Still, I was a little pissed. We were supposed to be checking the place out, and here he was goofing off. I didn’t say anything to him as we left. Dell was only twenty-two years old. I tend to make exceptions for youth.
I work at UPS every Christmas season as a temporary driver. I’m actually surprised that I’m pretty good at it. They ask me to stay on permanently every year, but I turn them down without an explanation. It’d be a little awkward telling them I only worked there two or three months a year so I can have something to show Uncle Sam during tax time.
Dell was assigned as my helper three years ago. He was giving community college a shot, and figured he could pick up some extra cash working through the break. He was a blond-haired kid with a lopsided smile the women on the route went crazy for. One of the secretaries who worked at an architectural firm on our route once told me she had fantasies about Dell, dressed in the cutoff summer version of the uniform, bending her over the desk.
Caught him trying to stuff a case of iPods in his uniform one day when I had to go back to check something on the truck.
I’d thought about turning him in. This had been a steady gig for me for years, and I could get in a lot of trouble if stuff disappeared from my truck. We talked it out, and I turned his natural larcenous instincts to our advantage. His way with the ladies opened some doors, but not as many as Judy’s way with the men.
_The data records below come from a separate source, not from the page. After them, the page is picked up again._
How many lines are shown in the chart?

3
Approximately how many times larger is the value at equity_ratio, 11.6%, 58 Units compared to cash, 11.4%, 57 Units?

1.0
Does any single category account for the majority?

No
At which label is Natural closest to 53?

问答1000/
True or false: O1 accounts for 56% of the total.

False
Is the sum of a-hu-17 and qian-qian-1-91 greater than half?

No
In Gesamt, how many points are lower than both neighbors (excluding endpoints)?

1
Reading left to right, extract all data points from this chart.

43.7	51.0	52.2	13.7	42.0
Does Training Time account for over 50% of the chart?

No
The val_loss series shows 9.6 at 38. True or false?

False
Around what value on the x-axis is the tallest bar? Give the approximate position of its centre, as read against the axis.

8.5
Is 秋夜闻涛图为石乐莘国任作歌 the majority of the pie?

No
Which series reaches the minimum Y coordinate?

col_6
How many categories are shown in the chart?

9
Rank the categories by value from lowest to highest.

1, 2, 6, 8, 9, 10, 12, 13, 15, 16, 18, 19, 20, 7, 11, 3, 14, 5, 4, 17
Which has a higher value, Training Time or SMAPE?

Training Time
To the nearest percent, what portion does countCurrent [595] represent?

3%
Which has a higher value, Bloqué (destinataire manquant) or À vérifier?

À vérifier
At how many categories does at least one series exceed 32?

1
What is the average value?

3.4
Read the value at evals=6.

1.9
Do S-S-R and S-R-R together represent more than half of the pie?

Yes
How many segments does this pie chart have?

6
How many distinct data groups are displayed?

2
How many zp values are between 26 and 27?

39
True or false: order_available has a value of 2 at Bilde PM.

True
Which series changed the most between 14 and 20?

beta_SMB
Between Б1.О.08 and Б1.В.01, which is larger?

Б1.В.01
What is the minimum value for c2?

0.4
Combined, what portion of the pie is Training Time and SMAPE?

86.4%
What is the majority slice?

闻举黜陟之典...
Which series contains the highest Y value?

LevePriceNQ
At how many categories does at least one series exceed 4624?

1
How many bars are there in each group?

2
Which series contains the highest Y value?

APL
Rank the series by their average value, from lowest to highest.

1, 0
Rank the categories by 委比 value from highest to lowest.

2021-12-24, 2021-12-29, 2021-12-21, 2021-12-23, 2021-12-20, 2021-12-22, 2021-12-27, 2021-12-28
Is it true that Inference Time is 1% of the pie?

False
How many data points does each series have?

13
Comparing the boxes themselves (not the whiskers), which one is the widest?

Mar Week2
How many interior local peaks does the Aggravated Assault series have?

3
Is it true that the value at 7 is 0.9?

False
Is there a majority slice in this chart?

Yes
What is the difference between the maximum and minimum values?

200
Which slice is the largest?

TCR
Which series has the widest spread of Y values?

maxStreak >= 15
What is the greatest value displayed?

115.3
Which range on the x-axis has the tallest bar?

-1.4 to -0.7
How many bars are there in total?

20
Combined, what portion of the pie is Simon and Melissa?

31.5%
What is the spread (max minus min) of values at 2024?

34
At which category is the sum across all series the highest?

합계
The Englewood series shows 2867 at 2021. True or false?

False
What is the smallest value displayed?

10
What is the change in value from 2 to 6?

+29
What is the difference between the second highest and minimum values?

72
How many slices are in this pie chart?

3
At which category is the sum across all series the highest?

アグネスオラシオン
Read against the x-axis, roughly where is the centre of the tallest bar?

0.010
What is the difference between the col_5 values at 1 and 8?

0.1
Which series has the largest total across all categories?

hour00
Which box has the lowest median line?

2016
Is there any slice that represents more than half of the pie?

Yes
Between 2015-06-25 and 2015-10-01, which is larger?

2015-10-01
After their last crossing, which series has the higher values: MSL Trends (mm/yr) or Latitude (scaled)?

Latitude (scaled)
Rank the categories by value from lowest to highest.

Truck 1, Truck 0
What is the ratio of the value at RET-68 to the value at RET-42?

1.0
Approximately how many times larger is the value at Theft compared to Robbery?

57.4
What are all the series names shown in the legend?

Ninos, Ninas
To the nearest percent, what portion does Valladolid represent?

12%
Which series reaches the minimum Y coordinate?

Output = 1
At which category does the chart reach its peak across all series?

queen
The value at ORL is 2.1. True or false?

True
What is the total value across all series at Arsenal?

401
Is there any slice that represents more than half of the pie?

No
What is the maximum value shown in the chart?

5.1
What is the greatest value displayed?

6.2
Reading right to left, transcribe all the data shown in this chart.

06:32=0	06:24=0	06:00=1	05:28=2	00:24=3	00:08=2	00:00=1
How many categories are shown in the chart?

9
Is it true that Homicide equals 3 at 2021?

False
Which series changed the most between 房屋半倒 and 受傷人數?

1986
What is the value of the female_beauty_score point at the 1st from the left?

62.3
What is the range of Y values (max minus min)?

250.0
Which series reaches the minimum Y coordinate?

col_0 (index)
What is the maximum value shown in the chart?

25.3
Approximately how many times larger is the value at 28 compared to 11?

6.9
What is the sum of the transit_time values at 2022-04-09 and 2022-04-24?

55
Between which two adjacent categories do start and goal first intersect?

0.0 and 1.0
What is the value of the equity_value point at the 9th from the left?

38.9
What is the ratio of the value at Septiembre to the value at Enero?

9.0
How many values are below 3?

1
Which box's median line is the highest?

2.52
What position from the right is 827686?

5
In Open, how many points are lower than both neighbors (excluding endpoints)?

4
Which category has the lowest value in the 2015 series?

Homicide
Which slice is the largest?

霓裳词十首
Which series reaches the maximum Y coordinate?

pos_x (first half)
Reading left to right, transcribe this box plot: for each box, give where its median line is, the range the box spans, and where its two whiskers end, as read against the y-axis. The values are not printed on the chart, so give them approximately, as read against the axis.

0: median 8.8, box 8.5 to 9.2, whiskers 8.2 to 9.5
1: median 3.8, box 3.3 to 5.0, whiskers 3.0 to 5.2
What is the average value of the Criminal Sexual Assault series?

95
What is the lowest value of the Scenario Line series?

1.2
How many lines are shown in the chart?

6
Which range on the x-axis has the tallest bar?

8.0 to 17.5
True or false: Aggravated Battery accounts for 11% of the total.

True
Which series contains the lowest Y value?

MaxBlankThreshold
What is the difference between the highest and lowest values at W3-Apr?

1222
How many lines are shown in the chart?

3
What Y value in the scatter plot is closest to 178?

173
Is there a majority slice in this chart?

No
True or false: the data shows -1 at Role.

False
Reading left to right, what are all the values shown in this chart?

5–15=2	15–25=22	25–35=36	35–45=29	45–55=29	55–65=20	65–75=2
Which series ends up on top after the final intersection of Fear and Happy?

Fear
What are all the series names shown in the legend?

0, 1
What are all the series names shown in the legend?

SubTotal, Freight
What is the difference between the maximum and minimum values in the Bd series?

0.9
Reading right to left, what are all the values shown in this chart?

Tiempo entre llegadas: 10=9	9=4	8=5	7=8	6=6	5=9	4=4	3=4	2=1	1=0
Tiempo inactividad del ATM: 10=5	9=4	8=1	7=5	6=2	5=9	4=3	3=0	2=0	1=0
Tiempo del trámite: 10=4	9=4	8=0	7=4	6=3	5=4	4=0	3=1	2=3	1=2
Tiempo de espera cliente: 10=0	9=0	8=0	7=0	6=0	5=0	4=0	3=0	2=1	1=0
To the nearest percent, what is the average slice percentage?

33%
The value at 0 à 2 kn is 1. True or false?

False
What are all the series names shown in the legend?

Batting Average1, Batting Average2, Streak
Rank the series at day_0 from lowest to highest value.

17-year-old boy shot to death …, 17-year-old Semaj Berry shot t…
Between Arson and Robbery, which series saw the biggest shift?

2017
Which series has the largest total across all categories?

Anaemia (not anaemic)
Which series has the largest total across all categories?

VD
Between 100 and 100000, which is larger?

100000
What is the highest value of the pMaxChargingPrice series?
“You used to hit that?” Dell asked, rolling the windshield halfway down before it jumped the tracks holding it in the door well. I’d have to unscrew the side panel and work it back in place before the next time it rained.
“Back in the day.”
“I wasn’t trying anything on her back there. Just being friendly.” The guy had been riding in the passenger seat of my truck for three years now, and he still broke the window every time he touched it.
“Doesn’t really matter to me. We’re mostly business partners.”
He stopped struggling with the window, said, “She still looks pretty good for an older chick. I’d definitely throw her the hammer.”